Open in new tab Download slide

Phylogenetic tree of C1qDC genes. The tree was reconstructed by BLOSUM62 and the Neighbor-Joining methods using the Jalview v2.10.1 program and visualized by using Figtree tool v1.4.3. Each taxon of C1qDC genes in R. philippinarum, C. gigas, and PFam seeds are written in green, red, and blue letter, respectively. A total of 1,589 C1qDC genes were used for this analysis and divided into five groups. The number in brackets indicates the number of C1qDC genes in R. philippinarum, C. gigas, and PFam seeds, clustering to each group.
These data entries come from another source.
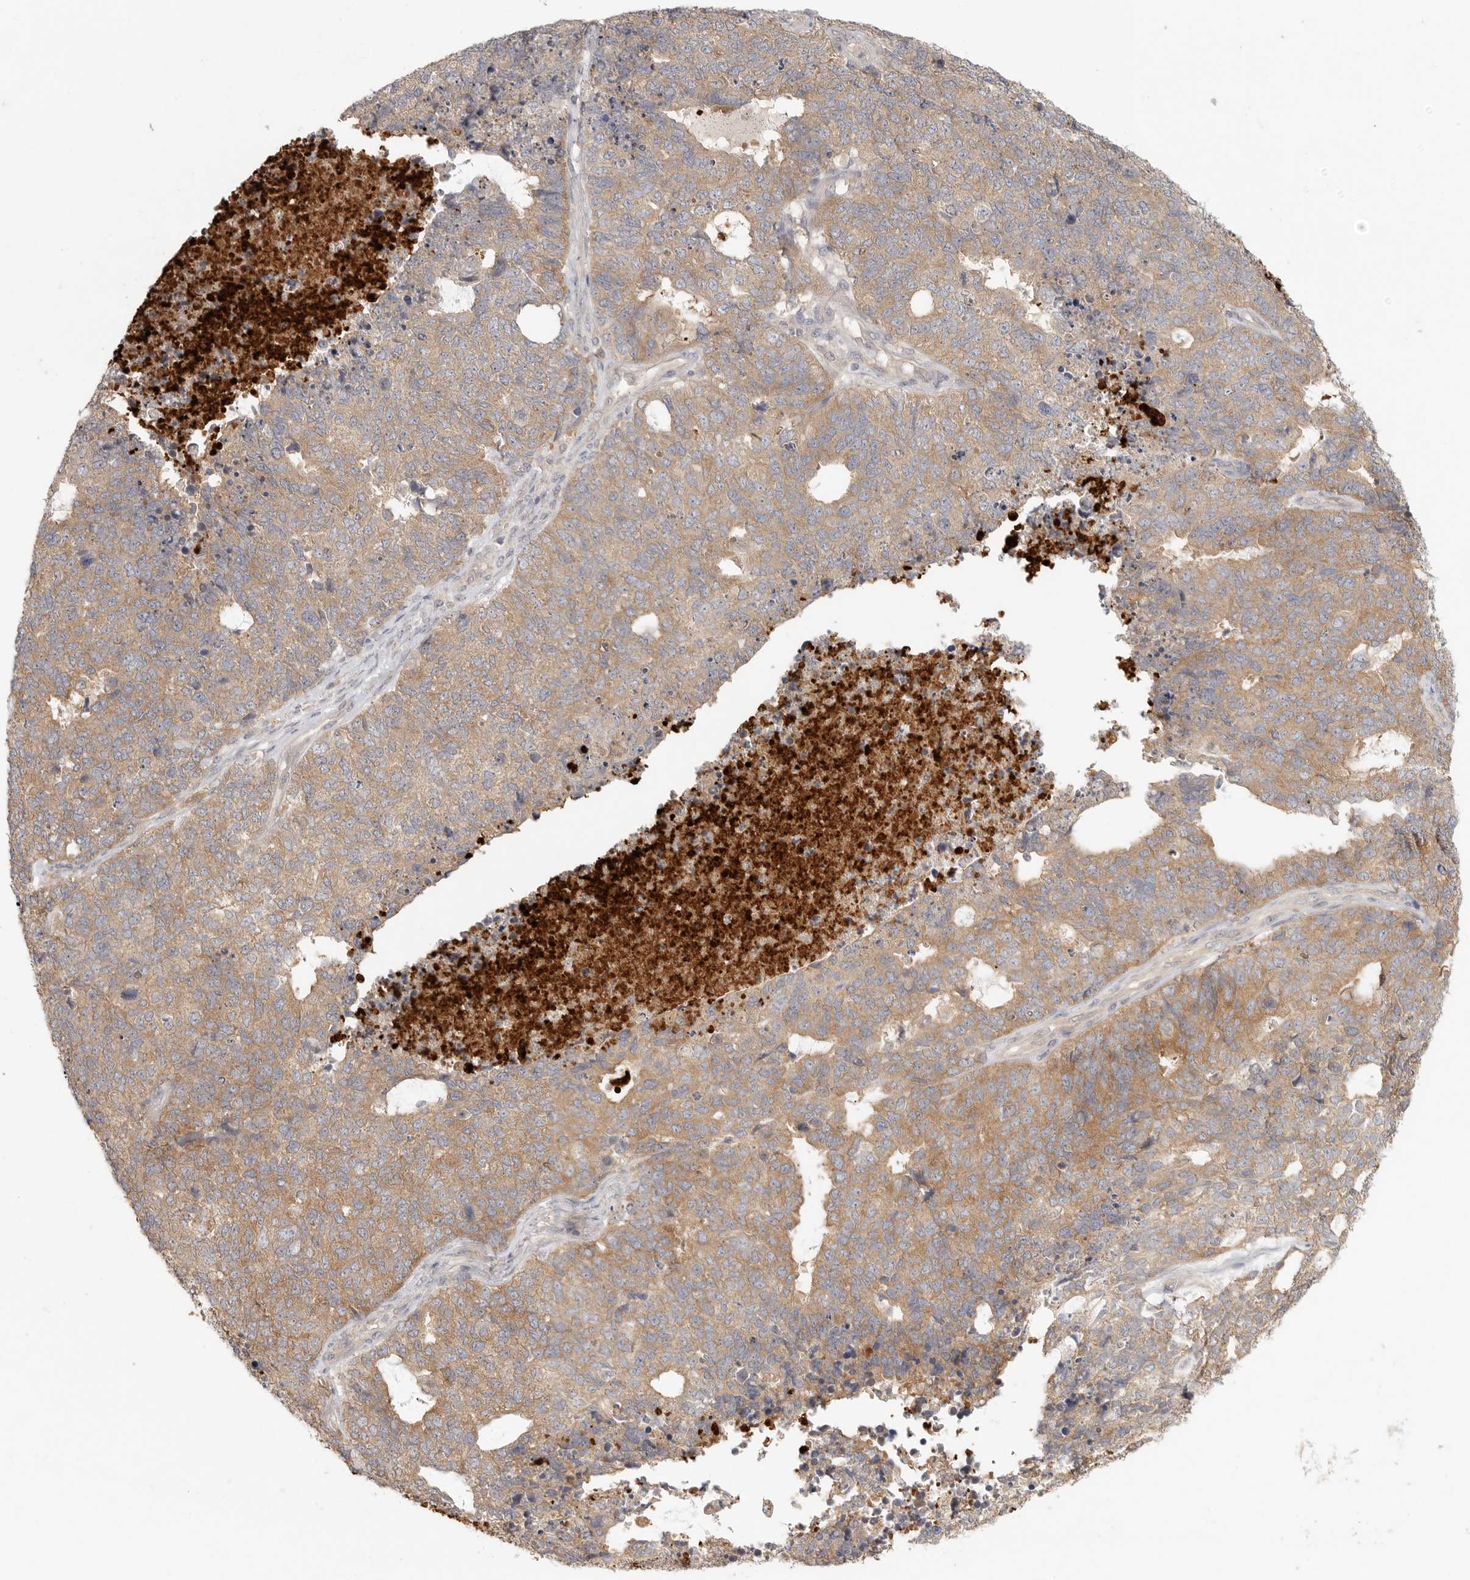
{"staining": {"intensity": "moderate", "quantity": ">75%", "location": "cytoplasmic/membranous"}, "tissue": "cervical cancer", "cell_type": "Tumor cells", "image_type": "cancer", "snomed": [{"axis": "morphology", "description": "Squamous cell carcinoma, NOS"}, {"axis": "topography", "description": "Cervix"}], "caption": "IHC image of neoplastic tissue: cervical cancer stained using IHC reveals medium levels of moderate protein expression localized specifically in the cytoplasmic/membranous of tumor cells, appearing as a cytoplasmic/membranous brown color.", "gene": "HDAC6", "patient": {"sex": "female", "age": 63}}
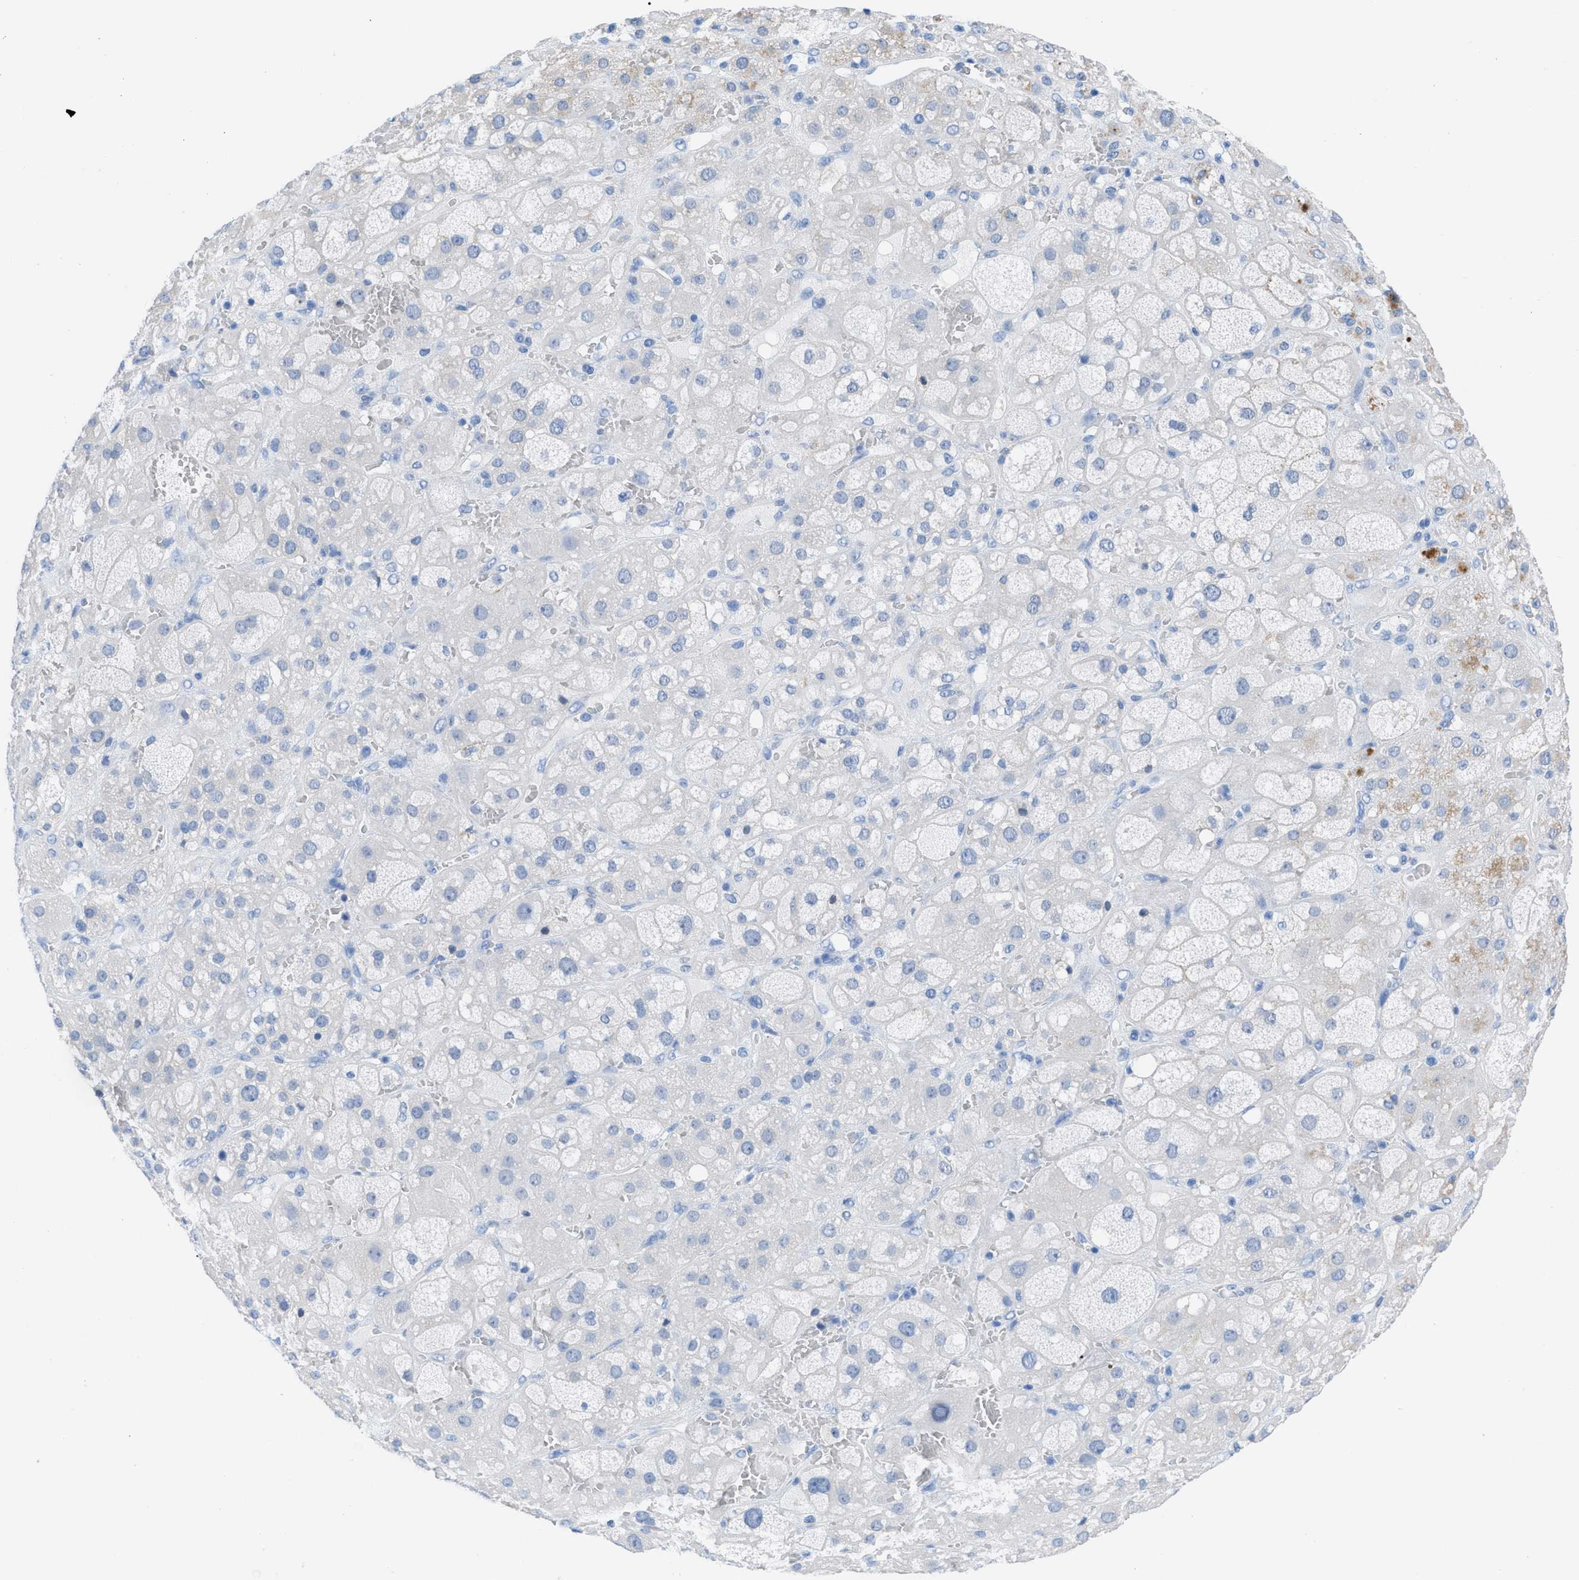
{"staining": {"intensity": "negative", "quantity": "none", "location": "none"}, "tissue": "adrenal gland", "cell_type": "Glandular cells", "image_type": "normal", "snomed": [{"axis": "morphology", "description": "Normal tissue, NOS"}, {"axis": "topography", "description": "Adrenal gland"}], "caption": "The immunohistochemistry photomicrograph has no significant staining in glandular cells of adrenal gland.", "gene": "TCL1A", "patient": {"sex": "female", "age": 47}}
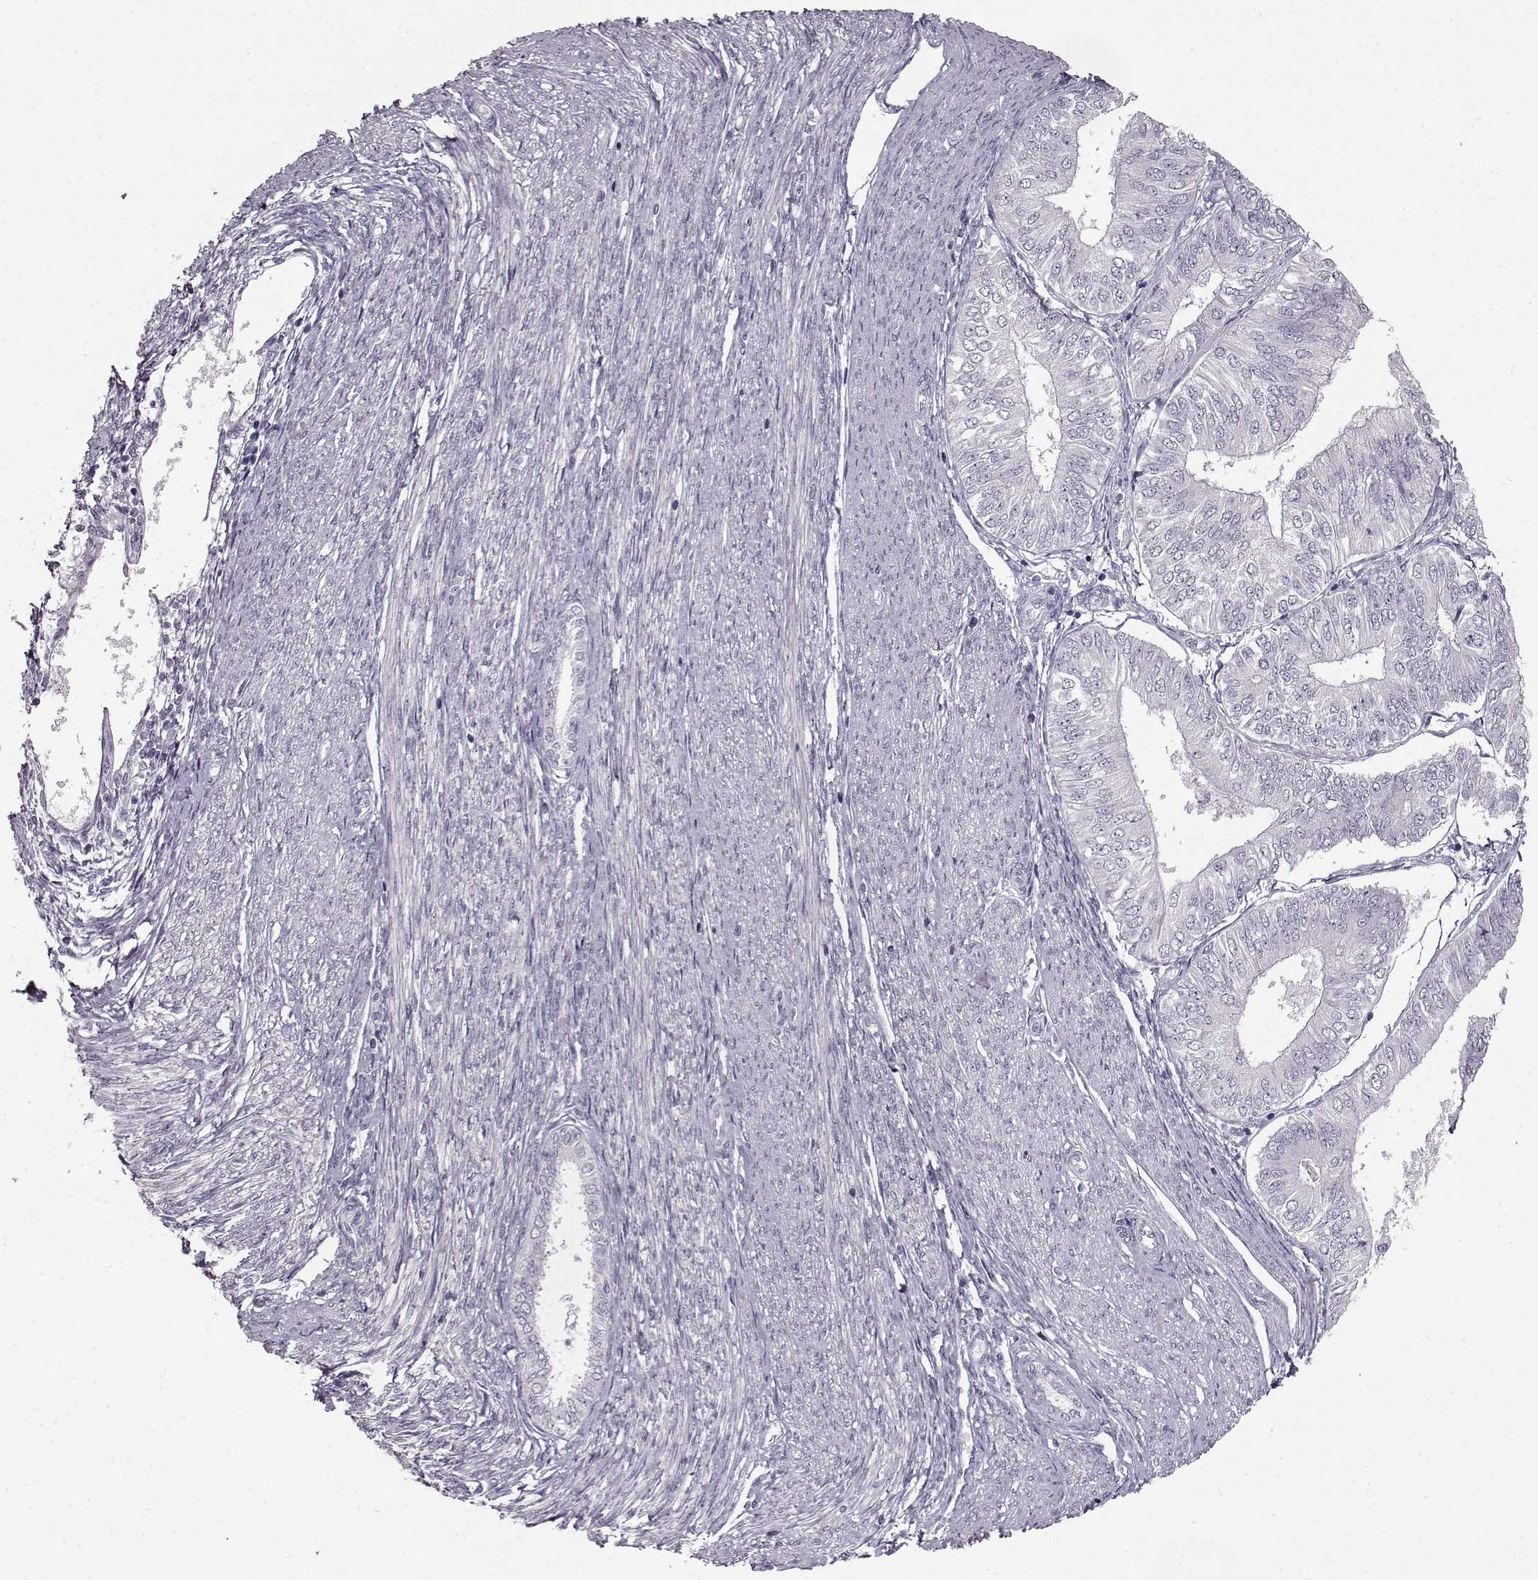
{"staining": {"intensity": "negative", "quantity": "none", "location": "none"}, "tissue": "endometrial cancer", "cell_type": "Tumor cells", "image_type": "cancer", "snomed": [{"axis": "morphology", "description": "Adenocarcinoma, NOS"}, {"axis": "topography", "description": "Endometrium"}], "caption": "DAB (3,3'-diaminobenzidine) immunohistochemical staining of human adenocarcinoma (endometrial) demonstrates no significant expression in tumor cells.", "gene": "FSHB", "patient": {"sex": "female", "age": 58}}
We also further investigated the relevant gene ontology (GO) categories of these expanded 62 gene families based on predicted PFam entries (Mitchell et al. 2015). Of the 62 gene families, 22 gene families are matching with at least one GO term. Considering cellular components, three gene families such as opioid growth factor receptor (OGFr, GO:0016020, 29 genes), interferon-inducible GTPase (IIGP, GO:0016020, 145 genes), and interleukin-17 (IL-17, GO:0005576, 43 genes) were only identified as components of membrane and extracellular region. Twenty-two gene families were corresponding to 17 GO terms of molecular function and the most represented group was related with DNA binding activity (GO:0003677) such as helix-turn-helix (HTH), RNA polymerase II transcriptional coactivator p15 also known as positive cofactor 4 (PC4), transposase, and phage integrase family. Within the biological process classification, 15 out of 62 gene families were correlated with 14 GO categories (see supplementary fig. S4, Supplementary Material online).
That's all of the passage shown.